NetEase-FuXi / EETQ

Easy and Efficient Quantization for Transformers
Apache License 2.0
173 stars 14 forks source link

add Qwen2 #24

Open ehartford opened 2 months ago

ehartford commented 2 months ago

Please add Qwen2 support

EETQ_CAUSAL_LM_MODEL_MAP = {
    "llama": LlamaEETQForCausalLM,
    "baichuan": BaichuanEETQForCausalLM,
    "gemma": GemmaEETQForCausalLM
}
dtlzhuangz commented 2 months ago

Hello, thank you for your interest in EETQ. The code you modified is for vllm, whose code is not merged yet, https://github.com/vllm-project/vllm/pull/3614, which make me confused about how you will use it. Could you please specify it? If you want to quantize Qwen2 with EETQ on transformers or TGI, I think you could directly use it under these two frameworks.

ehartford commented 2 months ago

I am not using vllm. My change is not related to vllm.

I am trying to do this:

from eetq import AutoEETQForCausalLM
from transformers import AutoTokenizer

model_name = "/workspace/models/dolphin-2.9.2-qwen2-72b"
quant_path = "/workspace/models/dolphin-2.9.2-qwen2-72b-eetq"
tokenizer = AutoTokenizer.from_pretrained(model_name)
model = AutoEETQForCausalLM.from_pretrained(model_name)
model.quantize(quant_path)
tokenizer.save_pretrained(quant_path)

The code changes I made here, enable this code to function. Without the code changes, I get the error that qwen2 is not supported.

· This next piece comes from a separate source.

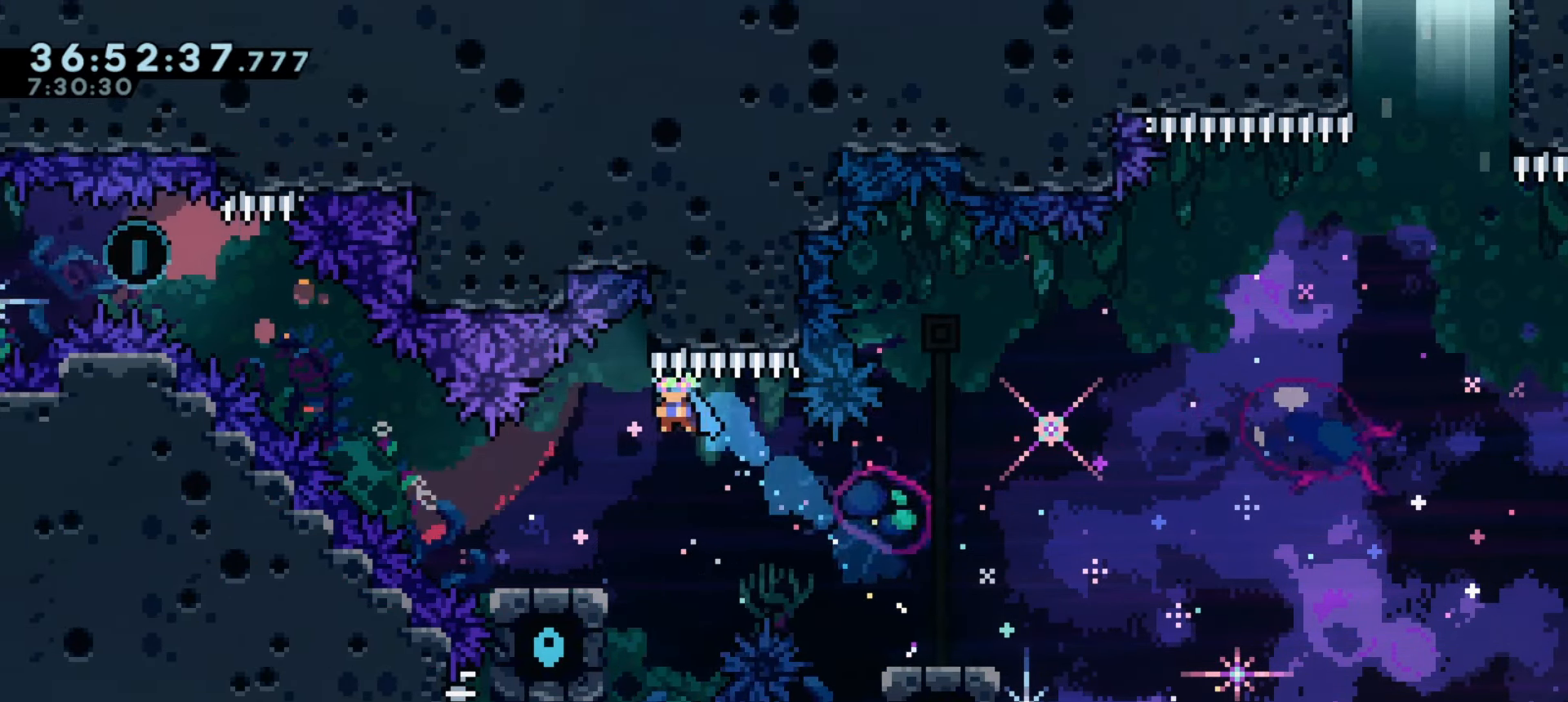
{"keys": ["grab"], "events": [[133, "a", "up"], [300, "grab", "down"]]}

qwen2 is not supported because, it is not in EETQ_CAUSAL_LM_MODEL_MAP it is not in EETQ_CAUSAL_LM_MODEL_MAP because there is no Qwen2EETQForCausalLM I implement that class.

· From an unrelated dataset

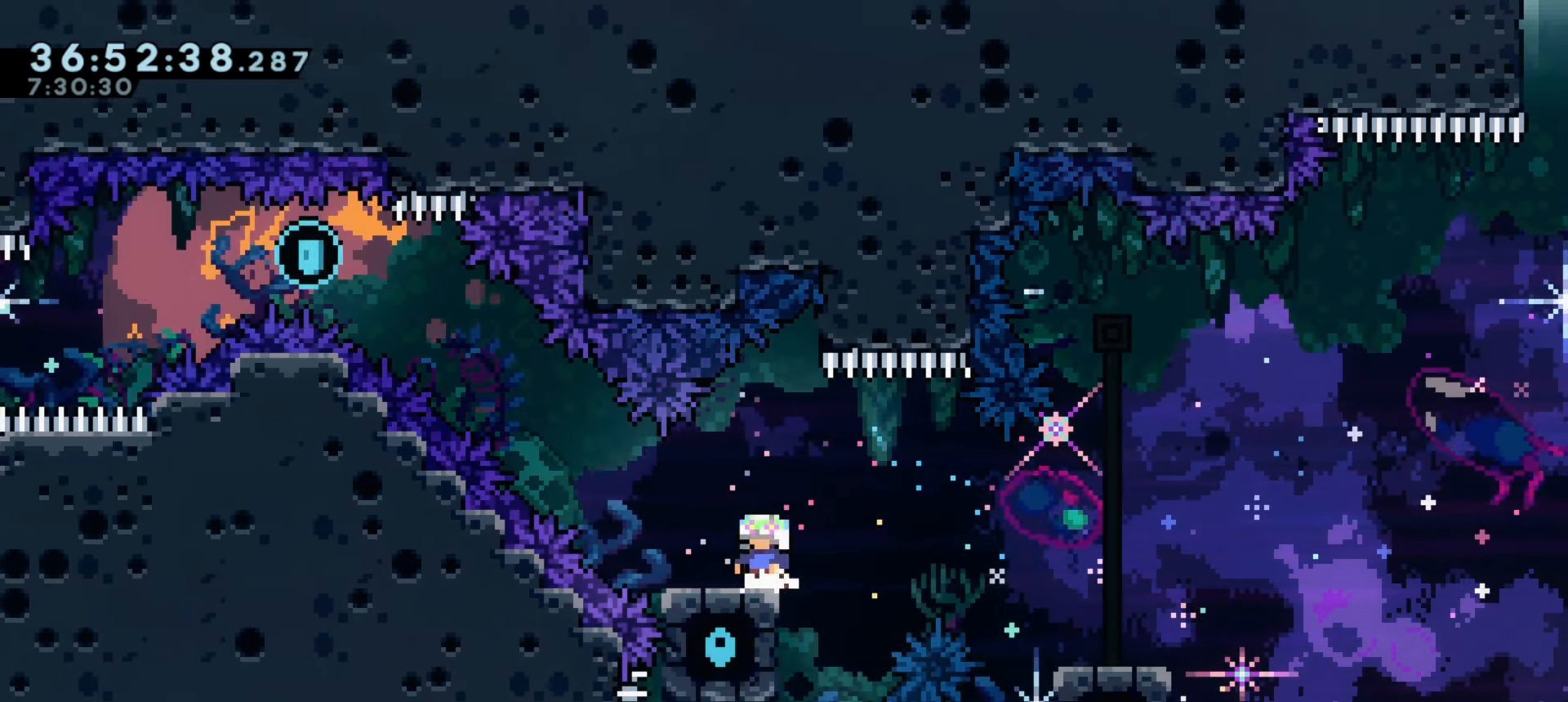
{"keys": ["a", "grab"], "events": [[316, "a", "down"]]}
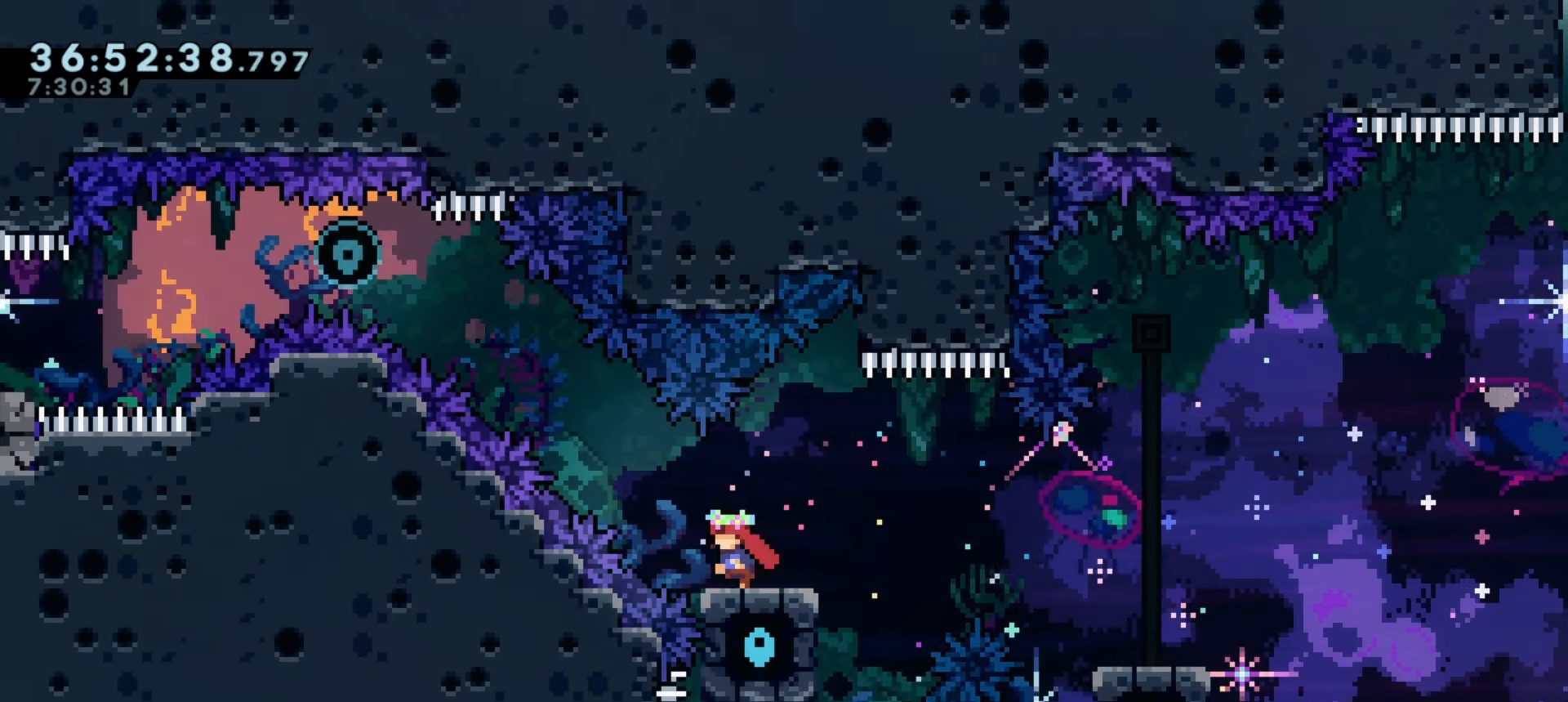
{"keys": ["a", "demo", "grab", "j1", "w"], "events": [[16, "j1", "down"], [366, "demo", "down"], [366, "w", "down"]]}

ehartford commented 2 months ago

The output

https://huggingface.co/cognitivecomputations/dolphin-2.9.2-qwen2-72b-eetq

dtlzhuangz commented 2 months ago

I am not using vllm. My change is not related to vllm.

I am trying to do this:

from eetq import AutoEETQForCausalLM
from transformers import AutoTokenizer

model_name = "/workspace/models/dolphin-2.9.2-qwen2-72b"
quant_path = "/workspace/models/dolphin-2.9.2-qwen2-72b-eetq"
tokenizer = AutoTokenizer.from_pretrained(model_name)
model = AutoEETQForCausalLM.from_pretrained(model_name)
model.quantize(quant_path)
tokenizer.save_pretrained(quant_path)

The code changes I made here, enable this code to function. Without the code changes, I get the error that qwen2 is not supported.

qwen2 is not supported because, it is not in EETQ_CAUSAL_LM_MODEL_MAP it is not in EETQ_CAUSAL_LM_MODEL_MAP because there is no Qwen2EETQForCausalLM I implement that class.

If you want to use EETQ to quantize a model and inference in an existing inference framework like TGI, transformers or vllm, you have to customize the quantization for each framework because cutlass kernel will change the layout of quantized weight. The above code is customized for vllm (Sorry for unclear description in README). If you use it in other framework, it may output wrong tokens.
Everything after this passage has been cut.